_What the exercise asks:_
Find every line in the records below that holds the word "current" and copy it.

-----

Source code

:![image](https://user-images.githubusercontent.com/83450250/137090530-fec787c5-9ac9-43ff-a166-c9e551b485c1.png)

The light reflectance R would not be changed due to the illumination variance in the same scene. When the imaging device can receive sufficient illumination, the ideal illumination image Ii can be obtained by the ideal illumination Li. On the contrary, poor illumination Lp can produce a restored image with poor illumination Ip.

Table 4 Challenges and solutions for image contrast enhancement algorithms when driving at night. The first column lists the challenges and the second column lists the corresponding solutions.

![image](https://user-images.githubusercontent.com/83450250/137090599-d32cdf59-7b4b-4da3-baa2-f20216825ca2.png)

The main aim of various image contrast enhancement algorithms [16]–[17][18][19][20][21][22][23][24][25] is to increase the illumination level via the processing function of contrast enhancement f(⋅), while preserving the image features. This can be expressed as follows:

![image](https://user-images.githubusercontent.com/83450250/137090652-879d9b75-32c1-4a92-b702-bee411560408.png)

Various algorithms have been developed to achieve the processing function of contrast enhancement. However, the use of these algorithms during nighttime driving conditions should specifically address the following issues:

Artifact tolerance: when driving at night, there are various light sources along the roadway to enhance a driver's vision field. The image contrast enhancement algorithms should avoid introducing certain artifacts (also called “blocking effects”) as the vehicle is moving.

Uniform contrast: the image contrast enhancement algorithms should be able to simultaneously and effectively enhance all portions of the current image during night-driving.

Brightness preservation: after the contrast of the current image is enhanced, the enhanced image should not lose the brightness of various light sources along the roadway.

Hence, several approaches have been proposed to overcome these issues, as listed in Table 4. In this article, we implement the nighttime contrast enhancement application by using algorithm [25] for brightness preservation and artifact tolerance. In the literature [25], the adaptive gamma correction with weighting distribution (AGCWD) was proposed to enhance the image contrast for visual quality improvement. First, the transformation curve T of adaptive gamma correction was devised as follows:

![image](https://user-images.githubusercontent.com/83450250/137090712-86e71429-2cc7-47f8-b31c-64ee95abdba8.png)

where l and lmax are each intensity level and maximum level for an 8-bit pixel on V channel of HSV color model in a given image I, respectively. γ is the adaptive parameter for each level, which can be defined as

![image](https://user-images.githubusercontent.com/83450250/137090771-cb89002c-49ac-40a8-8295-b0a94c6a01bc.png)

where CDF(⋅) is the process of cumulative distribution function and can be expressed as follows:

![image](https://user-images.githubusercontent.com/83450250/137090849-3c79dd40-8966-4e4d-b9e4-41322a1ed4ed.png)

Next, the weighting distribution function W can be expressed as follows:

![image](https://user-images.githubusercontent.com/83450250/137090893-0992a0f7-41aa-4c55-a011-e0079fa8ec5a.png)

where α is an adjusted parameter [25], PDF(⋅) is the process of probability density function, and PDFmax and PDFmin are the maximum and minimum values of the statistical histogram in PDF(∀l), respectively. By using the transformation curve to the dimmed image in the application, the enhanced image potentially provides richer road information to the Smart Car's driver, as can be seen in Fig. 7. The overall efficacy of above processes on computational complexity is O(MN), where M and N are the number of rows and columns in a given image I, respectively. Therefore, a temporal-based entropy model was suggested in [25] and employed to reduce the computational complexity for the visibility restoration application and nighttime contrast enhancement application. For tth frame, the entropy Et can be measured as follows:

-----

_Written response:_
Uniform contrast: the image contrast enhancement algorithms should be able to simultaneously and effectively enhance all portions of the current image during night-driving.
Brightness preservation: after the contrast of the current image is enhanced, the enhanced image should not lose the brightness of various light sources along the roadway.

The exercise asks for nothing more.